Retention tactic #5: Go interactive with channels for upward communication and feedback

Gathering upward feedback from your team can go a long way to boosting employee morale and strengthening their engagement. Plus, surveys and quizzes have the added benefit of adding an interactive element, which is key for effective internal communication. 

With pointed questions, multiple choice answers as well as open-field options, your deskless workers across the company can feel as though their voice matters and that their feedback and opinions are important to the company’s growth. These can identify knowledge gaps that you can fill with future communications, as well as identify opportunities you might not have thought of previously. 

Another benefit is quizzes and surveys allow you to test knowledge rates and identify gaps that need to be addressed either with further communication or more training. It’s also a great way to measure readiness and confidence in an open-ended way by taking a temperature check of sorts with your employees, this can go a long way in improving confidence and boosting employee loyalty and retention. 

Retention tactic #6: Focus on task execution and consistency

Think internal communication is just about company updates and HR initiatives? Think again. Forward-thinking frontline organizations use their internal communications to also drive operational consistency and task execution. 

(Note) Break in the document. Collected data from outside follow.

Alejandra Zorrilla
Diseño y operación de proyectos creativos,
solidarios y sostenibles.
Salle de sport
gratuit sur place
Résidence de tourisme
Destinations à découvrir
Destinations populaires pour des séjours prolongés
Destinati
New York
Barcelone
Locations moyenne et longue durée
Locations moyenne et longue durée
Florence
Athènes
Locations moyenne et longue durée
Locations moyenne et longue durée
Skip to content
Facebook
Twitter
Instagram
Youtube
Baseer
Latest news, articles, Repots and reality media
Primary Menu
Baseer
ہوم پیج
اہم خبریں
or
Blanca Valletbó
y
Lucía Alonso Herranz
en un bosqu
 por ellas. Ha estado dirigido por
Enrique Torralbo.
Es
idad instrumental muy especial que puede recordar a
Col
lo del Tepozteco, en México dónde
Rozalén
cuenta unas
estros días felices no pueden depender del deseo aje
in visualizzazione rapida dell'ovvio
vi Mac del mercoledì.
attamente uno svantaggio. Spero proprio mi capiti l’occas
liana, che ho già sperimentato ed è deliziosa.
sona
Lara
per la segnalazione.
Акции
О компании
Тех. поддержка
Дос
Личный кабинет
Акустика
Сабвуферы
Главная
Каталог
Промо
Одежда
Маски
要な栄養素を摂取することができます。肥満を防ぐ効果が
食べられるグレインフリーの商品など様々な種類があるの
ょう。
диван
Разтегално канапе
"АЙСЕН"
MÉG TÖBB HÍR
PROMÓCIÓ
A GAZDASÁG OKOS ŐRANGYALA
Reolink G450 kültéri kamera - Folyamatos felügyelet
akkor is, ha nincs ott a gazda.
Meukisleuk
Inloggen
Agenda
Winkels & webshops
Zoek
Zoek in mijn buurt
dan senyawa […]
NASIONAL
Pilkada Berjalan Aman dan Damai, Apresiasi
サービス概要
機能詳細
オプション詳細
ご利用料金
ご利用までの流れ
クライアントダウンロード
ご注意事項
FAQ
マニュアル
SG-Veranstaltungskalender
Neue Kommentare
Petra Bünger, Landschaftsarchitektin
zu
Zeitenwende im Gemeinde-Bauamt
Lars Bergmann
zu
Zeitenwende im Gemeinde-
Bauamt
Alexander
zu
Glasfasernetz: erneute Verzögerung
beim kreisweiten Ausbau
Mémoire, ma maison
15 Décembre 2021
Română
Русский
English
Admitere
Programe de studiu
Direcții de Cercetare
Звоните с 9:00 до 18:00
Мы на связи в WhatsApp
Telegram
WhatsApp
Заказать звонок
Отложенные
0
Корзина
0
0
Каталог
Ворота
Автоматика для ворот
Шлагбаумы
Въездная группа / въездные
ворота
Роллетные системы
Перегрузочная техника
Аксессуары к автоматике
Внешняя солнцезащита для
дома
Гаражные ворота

Think about it this way: your staff wants to do their job well. And they don’t like it when their role and tasks are too ambiguous. As Dr. Wendi Adair, Professor of Organizational Psychology, puts it in our Q&A on employee communication:

“Information is power. If you have information, it makes you feel capable and able to do what you need to do. It makes you feel able to help other employees. And that gives you a sense of well-being. We talk about it as power, but it’s really feelings of capability and competence and confidence. And then on the flip side is when you don’t have enough information. So maybe there’s something about your role that’s ambiguous. You don’t know exactly how you’re supposed to go about doing a certain procedure or task. Or maybe you have role conflicts – you have different supervisors asking you to attend to different things and you haven’t been given clear instructions on how to prioritize. That lack of information leads to feelings of uncertainty. Which leads to stress, and would decrease employees’ psychological well-being.”

And, of course, no one likes to feel stressed. When a workforce doesn’t have a clear sense of roles and tasks, there’s a much higher risk for turnover. On the other hand, when organizations leverage a internal communication tool or platform that clearly assigns tasks and reinforces processes (psst… we know of a great one), employee productivity, engagement, and retention will soar. 

The more interactive and engaging your communications, the better received they’ll be by your frontline staff. And the better they are received, the more of an impact they’ll have on your employee retention. It may be a bit more challenging but also very rewarding – for you and them.